▶ **Job**
Will you transcribe all the entries word for word, skipping the pictures they hold?
-------- Data for analysis --------
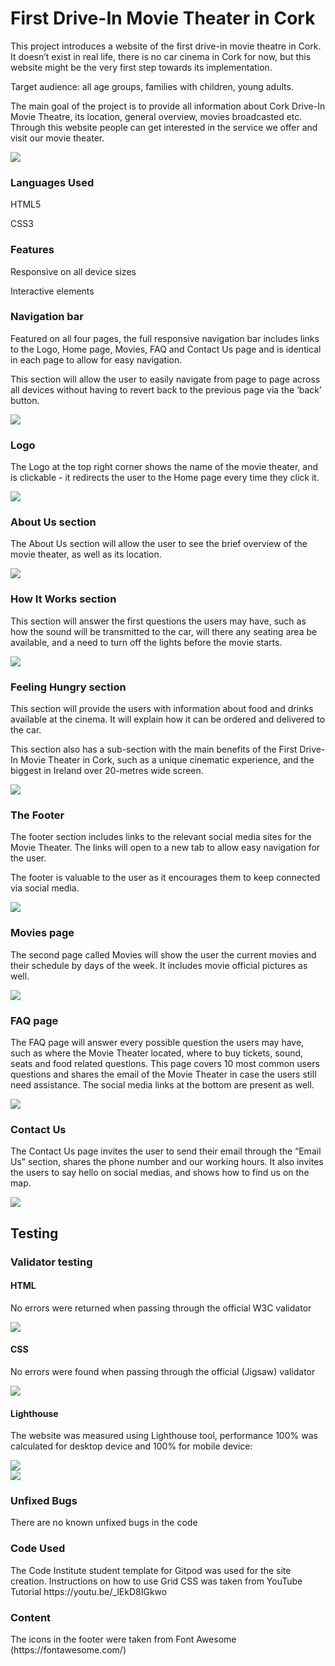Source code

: <h1>First Drive-In Movie Theater in Cork</h1>

<p>This project introduces a website of the first drive-in movie theatre in Cork. It doesn’t exist in real life, there is no car cinema in Cork for now, but this website might be the very first step towards its implementation.</p>
<p>Target audience: all age groups, families with children, young adults.</p>
<p>The main goal of the project is to provide all information about Cork Drive-In Movie Theatre, its location, general overview, movies broadcasted etc. Through this website people can get interested in the service we offer and visit our movie theater.</p>

<img src="./css/images-readme/devices.jpg">

<h3>Languages Used</h3>
<p>HTML5</p>
<p>CSS3</p>

<h3>Features</h3>
<p>Responsive on all device sizes</p>
<p>Interactive elements</p>

<h3>Navigation bar</h3>
<p>Featured on all four pages, the full responsive navigation bar includes links to the Logo, Home page, Movies, FAQ and Contact Us page and is identical in each page to allow for easy navigation.</p>
<p>This section will allow the user to easily navigate from page to page across all devices without having to revert back to the previous page via the ‘back’ button.</p>

<img src="./css/images-readme/menu.jpg">

<h3>Logo</h3>
<p>The Logo at the top right corner shows the name of the movie theater, and is clickable - it redirects the user to the Home page every time they click it.</p>

<img src=".css/images-readme/logo.jpg">

<h3>About Us section</h3>
<p>The About Us section will allow the user to see the brief overview of the movie theater, as well as its location.</p>

<img src="./css/images-readme/aboutus.jpg">

<h3>How It Works section</h3>
<p>This section will answer the first questions the users may have, such as how the sound will be transmitted to the car, will there any seating area be available, and a need to turn off the lights before the movie starts.</p>

<img src="./css/images-readme/hiw.jpg">

<h3>Feeling Hungry section</h3>
<p>This section will provide the users with information about food and drinks available at the cinema. It will explain how it can be ordered and delivered to the car.</p>
<p>This section also has a sub-section with the main benefits of the First Drive-In Movie Theater in Cork, such as a unique cinematic experience, and the biggest in Ireland over 20-metres wide screen.</p>

<img src="./css/images-readme/food.jpg">

<h3>The Footer</h3>
<p>The footer section includes links to the relevant social media sites for the Movie Theater. The links will open to a new tab to allow easy navigation for the user.</p>
<p>The footer is valuable to the user as it encourages them to keep connected via social media.</p>

<img src="./css/images-readme/sm.jpg">

<h3>Movies page</h3>
<p>The second page called Movies will show the user the current movies and their schedule by days of the week. It includes movie official pictures as well.</p>

<img src="./css/images-readme/movies.jpg">

<h3>FAQ page</h3>
<p>The FAQ page will answer every possible question the users may have, such as where the Movie Theater located, where to buy tickets, sound, seats and food related questions. This page covers 10 most common users questions and shares the email of the Movie Theater in case the users still need assistance. The social media links at the bottom are present as well.</p>

<img src="./css/images-readme/faq.jpg">

<h3>Contact Us</h3>
<p>The Contact Us page invites the user to send their email through the “Email Us” section, shares the phone number and our working hours. It also invites the users to say hello on social medias, and shows how to find us on the map.</p>

<img src="./css/images-readme/contacts.jpg">

<h2>Testing</h2>

<h3>Validator testing</h3>
<h4>HTML</h4>
<p>No errors were returned when passing through the official W3C validator</p>

<img src="./css/images-readme/html-test.jpg">

<h4>CSS</h4>
<p>No errors were found when passing through the official (Jigsaw) validator</p>

<img src="./css/images-readme/css-test.jpg">

<h4>Lighthouse</h4>
<p>The website was measured using Lighthouse tool, performance 100% was calculated for desktop device and 100% for mobile device:</p>

<img src="./css/images-readme/lhd.jpg">
<br>
<img src="./css/images-readme/lhm.jpg">

<h3>Unfixed Bugs</h3>
<p>There are no known unfixed bugs in the code</p>

<h3>Code Used</h3>
<p>The Code Institute student template for Gitpod was used for the site creation.
Instructions on how to use Grid CSS was taken from YouTube Tutorial https://youtu.be/_lEkD8IGkwo </p>

<h3>Content</h3>
<p>The icons in the footer were taken from Font Awesome (https://fontawesome.com/) </p>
--------
▶ **Your solution**
Source code

: <h1>First Drive-In Movie Theater in Cork</h1>

<p>This project introduces a website of the first drive-in movie theatre in Cork. It doesn’t exist in real life, there is no car cinema in Cork for now, but this website might be the very first step towards its implementation.</p>
<p>Target audience: all age groups, families with children, young adults.</p>
<p>The main goal of the project is to provide all information about Cork Drive-In Movie Theatre, its location, general overview, movies broadcasted etc. Through this website people can get interested in the service we offer and visit our movie theater.</p>

<img src="./css/images-readme/devices.jpg">

<h3>Languages Used</h3>
<p>HTML5</p>
<p>CSS3</p>

<h3>Features</h3>
<p>Responsive on all device sizes</p>
<p>Interactive elements</p>

<h3>Navigation bar</h3>
<p>Featured on all four pages, the full responsive navigation bar includes links to the Logo, Home page, Movies, FAQ and Contact Us page and is identical in each page to allow for easy navigation.</p>
<p>This section will allow the user to easily navigate from page to page across all devices without having to revert back to the previous page via the ‘back’ button.</p>

<img src="./css/images-readme/menu.jpg">

<h3>Logo</h3>
<p>The Logo at the top right corner shows the name of the movie theater, and is clickable - it redirects the user to the Home page every time they click it.</p>

<img src=".css/images-readme/logo.jpg">

<h3>About Us section</h3>
<p>The About Us section will allow the user to see the brief overview of the movie theater, as well as its location.</p>

<img src="./css/images-readme/aboutus.jpg">

<h3>How It Works section</h3>
<p>This section will answer the first questions the users may have, such as how the sound will be transmitted to the car, will there any seating area be available, and a need to turn off the lights before the movie starts.</p>

<img src="./css/images-readme/hiw.jpg">

<h3>Feeling Hungry section</h3>
<p>This section will provide the users with information about food and drinks available at the cinema. It will explain how it can be ordered and delivered to the car.</p>
<p>This section also has a sub-section with the main benefits of the First Drive-In Movie Theater in Cork, such as a unique cinematic experience, and the biggest in Ireland over 20-metres wide screen.</p>

<img src="./css/images-readme/food.jpg">

<h3>The Footer</h3>
<p>The footer section includes links to the relevant social media sites for the Movie Theater. The links will open to a new tab to allow easy navigation for the user.</p>
<p>The footer is valuable to the user as it encourages them to keep connected via social media.</p>

<img src="./css/images-readme/sm.jpg">

<h3>Movies page</h3>
<p>The second page called Movies will show the user the current movies and their schedule by days of the week. It includes movie official pictures as well.</p>

<img src="./css/images-readme/movies.jpg">

<h3>FAQ page</h3>
<p>The FAQ page will answer every possible question the users may have, such as where the Movie Theater located, where to buy tickets, sound, seats and food related questions. This page covers 10 most common users questions and shares the email of the Movie Theater in case the users still need assistance. The social media links at the bottom are present as well.</p>

<img src="./css/images-readme/faq.jpg">

<h3>Contact Us</h3>
<p>The Contact Us page invites the user to send their email through the “Email Us” section, shares the phone number and our working hours. It also invites the users to say hello on social medias, and shows how to find us on the map.</p>

<img src="./css/images-readme/contacts.jpg">

<h2>Testing</h2>

<h3>Validator testing</h3>
<h4>HTML</h4>
<p>No errors were returned when passing through the official W3C validator</p>

<img src="./css/images-readme/html-test.jpg">

<h4>CSS</h4>
<p>No errors were found when passing through the official (Jigsaw) validator</p>

<img src="./css/images-readme/css-test.jpg">

<h4>Lighthouse</h4>
<p>The website was measured using Lighthouse tool, performance 100% was calculated for desktop device and 100% for mobile device:</p>

<img src="./css/images-readme/lhd.jpg">
<br>
<img src="./css/images-readme/lhm.jpg">

<h3>Unfixed Bugs</h3>
<p>There are no known unfixed bugs in the code</p>

<h3>Code Used</h3>
<p>The Code Institute student template for Gitpod was used for the site creation.
Instructions on how to use Grid CSS was taken from YouTube Tutorial https://youtu.be/_lEkD8IGkwo </p>

<h3>Content</h3>
<p>The icons in the footer were taken from Font Awesome (https://fontawesome.com/) </p>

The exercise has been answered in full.